The petition was created by a second-year mature student, Holly Huizinga. She was not surprised when she received STU’s email on Jan. 27, announcing the return to in-person classes. At the time of publication, the petition had around 215 signatures.
Before the fall semester, Huizinga applied for the online learning accommodation because she realized she did better in her classes when she was able to do the work at her own pace online, but it took until last week to be approved for this accommodation.
“It was a really long, drawn-out process that both my mental health and grades suffered from,” she said.
When Huizinga applied for the online learning accommodation, she was denied since she didn’t fit the criteria. After this, she tried explaining to the university she has other accommodations through the accommodations office because she’s a mature student with disabilities.
Since her application did not get approved during the fall semester, she had three courses, with only one taught online.
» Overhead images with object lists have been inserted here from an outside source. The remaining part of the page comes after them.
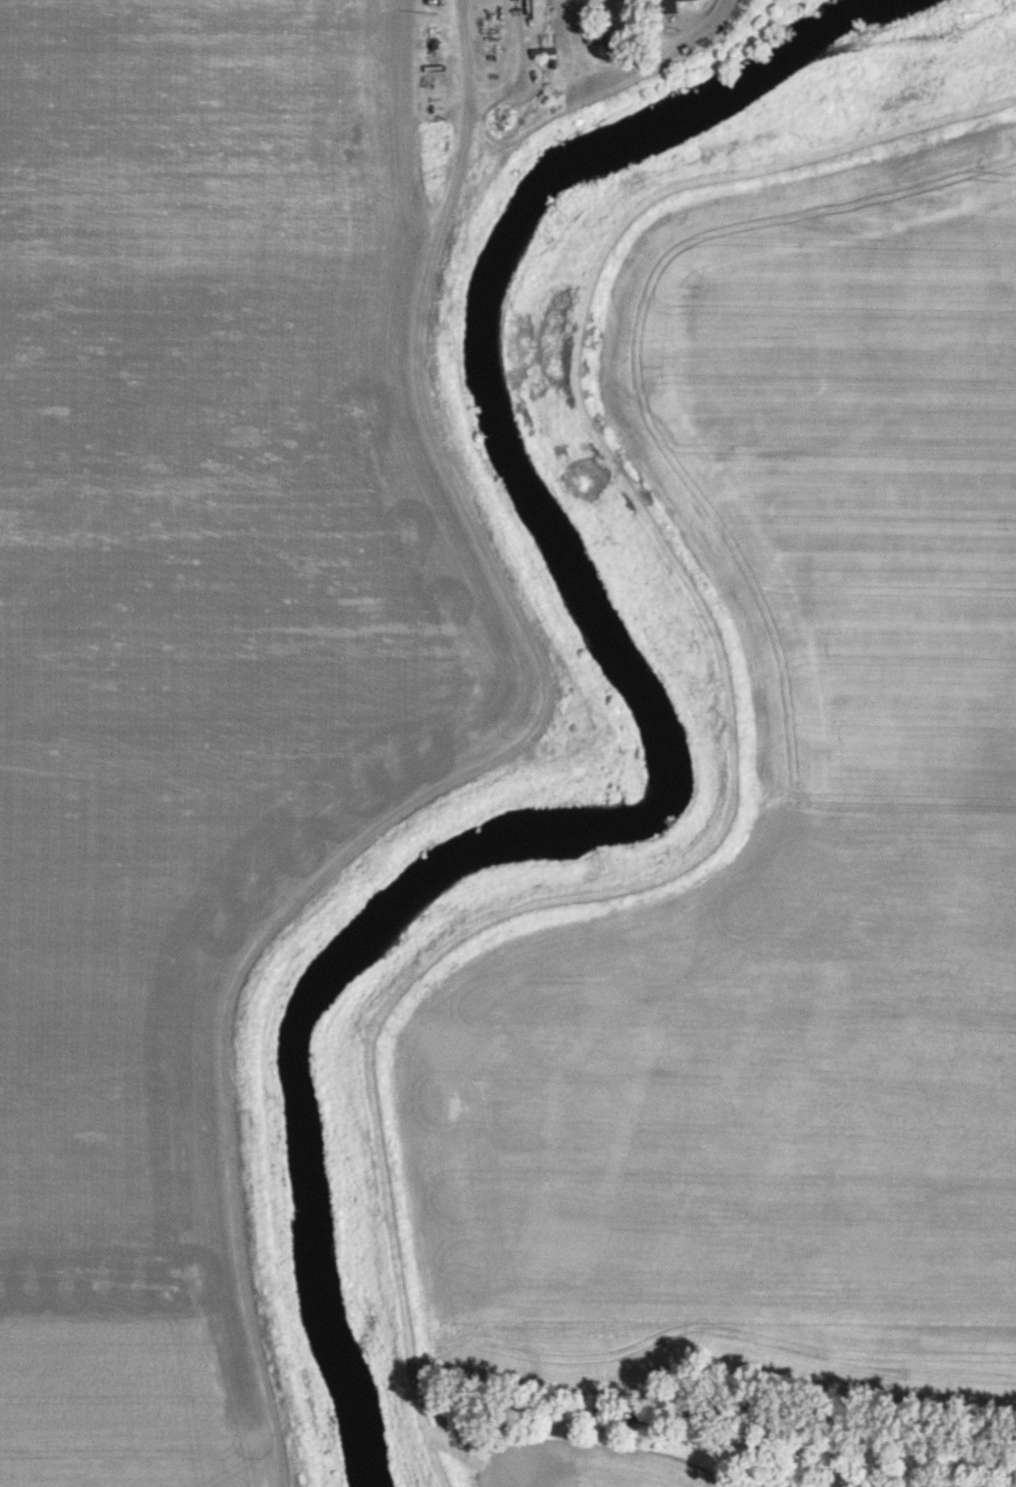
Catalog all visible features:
building: (684, 0)
building: (661, 7)
building: (590, 38)
river: (660, 735)
road: (484, 771)

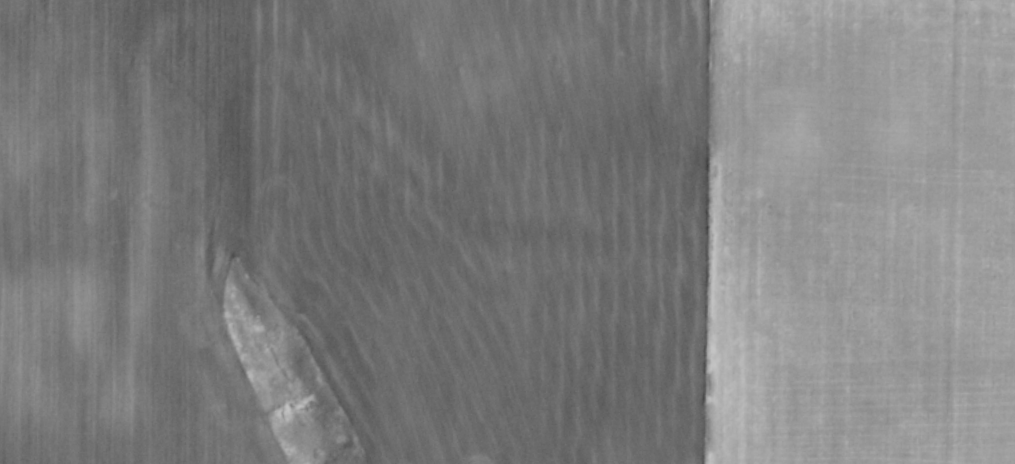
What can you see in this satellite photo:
crop: (516, 226)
Last year, she did well when classes were virtual – she received a high GPA and enjoyed doing the work from home, but since her fall semester was in-person, she ended up failing one class.
This semester, she’s taking two courses. One of her professors decided the course would be online permanently. Her second professor told her if she couldn’t do the class in-person when students went back then she should find a different course.
Last week after she got the online learning approval, she emailed this professor to inform them but has not received a response yet.
“Students shouldn’t need to have to decide to risk their health, both mental and physical, their money and their education so we can rush back into in-person learning,” she said.
Jeffrey Carleton, vice president of communications at STU, said the university was in contact with the STU Students’ Union about concerns it received from students. He said it’s not a surprise students are experiencing uncertainty around the return to in-person classes.
Carleton said STU noticed when the petition was launched.
“I think students would be surprised to learn that we’re having weekly meetings with the department of post-secondary education, training and labour and with public health,” he said. “At those calls, they update us on the mandatory order and changes coming and things [they’re] considering and issues they’re hearing.”
STU also has one-on-one meetings with public health. Carleton said these meetings are important because universities are subject to the mandatory order in the province, which determines Level 1, 2 or 3 and STU has requirements it is supposed to follow.
He said the university rolled out its announcement on Thursday as soon as it could to give students as much certainty and understanding of the situation as possible.
Carleton said the university will be reaching out to students next week to clarify some of these issues of uncertainty and communicate public health information to students.
All on-campus regulations are coming directly from public health and the campus community currently has a 99 per cent vaccination rate, he said.
For students looking to apply for the online learning accommodation, Carleton said students must have medical documentation related to COVID-19 to give them remote access to in-person classes.
“This is one of those circumstances where not everybody’s going to be happy or fully satisfied. We do pay attention when students email us and we do pay attention when students do petitions,” said Carleton.
Huizinga said the university has the technology and experience to do both in-person and online classes.
“I know that St. Thomas prides itself on its in-person experience [but] that’s just not our priorities as students in the current climate,” said Huizinga.